Until 1973, he was Counsel for the Surface Transportation Subcommittee at the US Senate. During this time, he was involved, among other things, in the legislation for the establishment of the passenger transport company Amtrak. In 1973 he joined the Interstate Commerce Commission, appointed by Richard M. Nixon. Subsequently, President Jimmy Carter re-appointed him and made him Chairman of the Interstate Commerce Commission, a position he held from April 5, 1977 to December 31, 1979. During this time, he was also a member of the Supervisory Board of the United States Railway Association, the organizational mother of the freight company Conrail. During his term of office, he reformed Interstate Commerce Commission's internal organization and pushed ahead deregulation, especially in freight transport. He worked to reform railroad practices
 and protect the consumer. While on the commission he helped get the Motor Carrier Act of 1980 enacted.

In 1980, Daniel O'Neal began his private sector law career at Houger, Garvey, Schubert, Adams and Barer. He came into contact with The Greenbrier Companies and took over a seat on the Supervisory Board of the subsidiary Gunderson Inc. (1985-2005). In 1984 he became Chairman of the Supervisory Board of Greenbrier Intermodal.
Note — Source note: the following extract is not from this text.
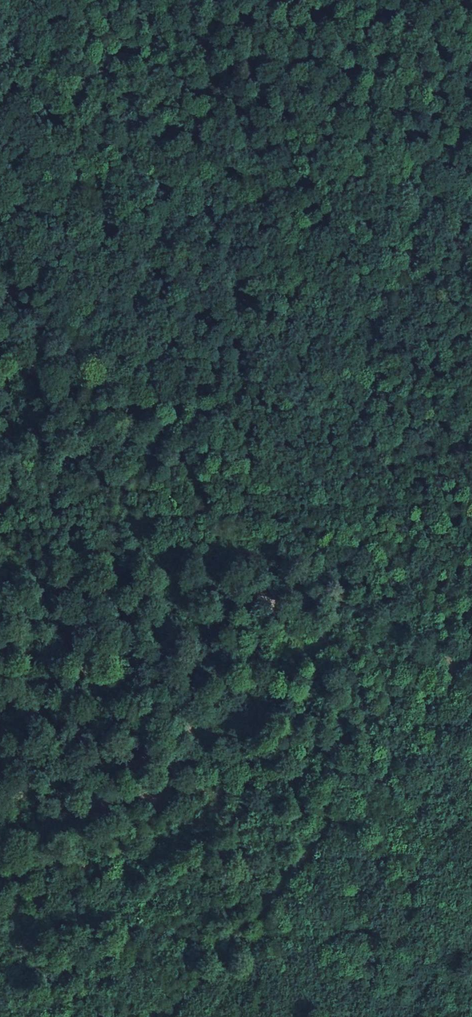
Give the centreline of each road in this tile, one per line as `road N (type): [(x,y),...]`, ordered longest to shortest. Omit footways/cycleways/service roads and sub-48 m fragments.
road 1 (track): [(461,669),(19,301)]
road 2 (track): [(461,669),(170,1016)]
road 3 (track): [(19,301),(89,195),(0,0)]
He held this position until 1994, but he became inactive from 1989 onwards, since he bought a transportation logistics company this year after the death of the owner Fred H. Tolan and renamed the company Tolan O'Neal Transportation & Logistics Inc.
  In 1996, the company was fully taken over by Greenbrier and integrated into the newly founded company Greenbrier Logistics Inc. with O'Neal as chairman until 1997. In 1994, he was appointed to the Supervisory Board of The Greenbrier Companies. Daniel O'Neal served as Chairman of the Greenbrier Autostack Corporation from 1989 to 1996. From 1998 to 2011, he worked directly with Greenbrier as a consultant and lobbyist. Since then he has been working freelance in this field. He gave up his seat on the Supervisory Board at Greenbrier in January 2016.
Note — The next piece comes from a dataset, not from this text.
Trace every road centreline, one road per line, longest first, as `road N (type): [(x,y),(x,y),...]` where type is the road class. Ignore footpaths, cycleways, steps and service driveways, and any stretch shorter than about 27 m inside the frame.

In 2003, he was appointed by Governor Gary Locke to the Washington State Transportation Commission. In 2008, he was elected Chairman. In 2007 Governor Christine Gregoire appointed him to the Puget Sound Leadership Council. and in 2009 she appointed him for another term with the Washington State Transportation Commission until 2015. He joined the board of directors for the Hood Canal Salmon Center in 2003.
While on the board he worked to monitor and improve salmon habitat on Hood Canal.

In 1961 he married Diane Gay Reedy. With her he has four children.

His papers are variously in the collections of Stanford University and the Hoover Institution.